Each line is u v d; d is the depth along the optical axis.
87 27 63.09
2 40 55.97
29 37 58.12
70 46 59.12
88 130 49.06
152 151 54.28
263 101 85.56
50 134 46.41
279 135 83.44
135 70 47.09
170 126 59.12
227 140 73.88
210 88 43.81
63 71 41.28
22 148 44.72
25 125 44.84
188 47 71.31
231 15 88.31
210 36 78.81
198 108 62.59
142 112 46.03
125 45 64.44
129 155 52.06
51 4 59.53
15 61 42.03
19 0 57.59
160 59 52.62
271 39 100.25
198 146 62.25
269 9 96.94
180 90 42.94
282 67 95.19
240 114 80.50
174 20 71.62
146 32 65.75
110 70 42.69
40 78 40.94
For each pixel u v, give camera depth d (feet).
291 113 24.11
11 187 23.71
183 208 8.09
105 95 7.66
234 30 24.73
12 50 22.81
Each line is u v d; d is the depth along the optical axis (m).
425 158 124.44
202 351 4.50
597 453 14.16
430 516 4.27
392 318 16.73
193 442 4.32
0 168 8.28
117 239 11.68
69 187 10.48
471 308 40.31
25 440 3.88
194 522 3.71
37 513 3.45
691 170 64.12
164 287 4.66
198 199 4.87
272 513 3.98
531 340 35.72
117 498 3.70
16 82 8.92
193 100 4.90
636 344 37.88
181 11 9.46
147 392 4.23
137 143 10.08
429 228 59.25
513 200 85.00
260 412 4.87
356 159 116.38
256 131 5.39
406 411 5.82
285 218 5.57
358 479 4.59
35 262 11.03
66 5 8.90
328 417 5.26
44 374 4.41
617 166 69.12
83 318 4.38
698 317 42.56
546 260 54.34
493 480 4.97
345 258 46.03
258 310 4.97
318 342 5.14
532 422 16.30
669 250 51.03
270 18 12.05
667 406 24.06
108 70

☆ ☆ ☆ ☆

## What needs to be done:
Once more, set down the full listing, verbatim.

## Result of the task:
Each line is u v d; d is the depth along the optical axis.
87 27 63.09
2 40 55.97
29 37 58.12
70 46 59.12
88 130 49.06
152 151 54.28
263 101 85.56
50 134 46.41
279 135 83.44
135 70 47.09
170 126 59.12
227 140 73.88
210 88 43.81
63 71 41.28
22 148 44.72
25 125 44.84
188 47 71.31
231 15 88.31
210 36 78.81
198 108 62.59
142 112 46.03
125 45 64.44
129 155 52.06
51 4 59.53
15 61 42.03
19 0 57.59
160 59 52.62
271 39 100.25
198 146 62.25
269 9 96.94
180 90 42.94
282 67 95.19
240 114 80.50
174 20 71.62
146 32 65.75
110 70 42.69
40 78 40.94
For each pixel u v, give camera depth d (feet).
291 113 24.11
11 187 23.71
183 208 8.09
105 95 7.66
234 30 24.73
12 50 22.81
Each line is u v d; d is the depth along the optical axis (m).
425 158 124.44
202 351 4.50
597 453 14.16
430 516 4.27
392 318 16.73
193 442 4.32
0 168 8.28
117 239 11.68
69 187 10.48
471 308 40.31
25 440 3.88
194 522 3.71
37 513 3.45
691 170 64.12
164 287 4.66
198 199 4.87
272 513 3.98
531 340 35.72
117 498 3.70
16 82 8.92
193 100 4.90
636 344 37.88
181 11 9.46
147 392 4.23
137 143 10.08
429 228 59.25
513 200 85.00
260 412 4.87
356 159 116.38
256 131 5.39
406 411 5.82
285 218 5.57
358 479 4.59
35 262 11.03
66 5 8.90
328 417 5.26
44 374 4.41
617 166 69.12
83 318 4.38
698 317 42.56
546 260 54.34
493 480 4.97
345 258 46.03
258 310 4.97
318 342 5.14
532 422 16.30
669 250 51.03
270 18 12.05
667 406 24.06
108 70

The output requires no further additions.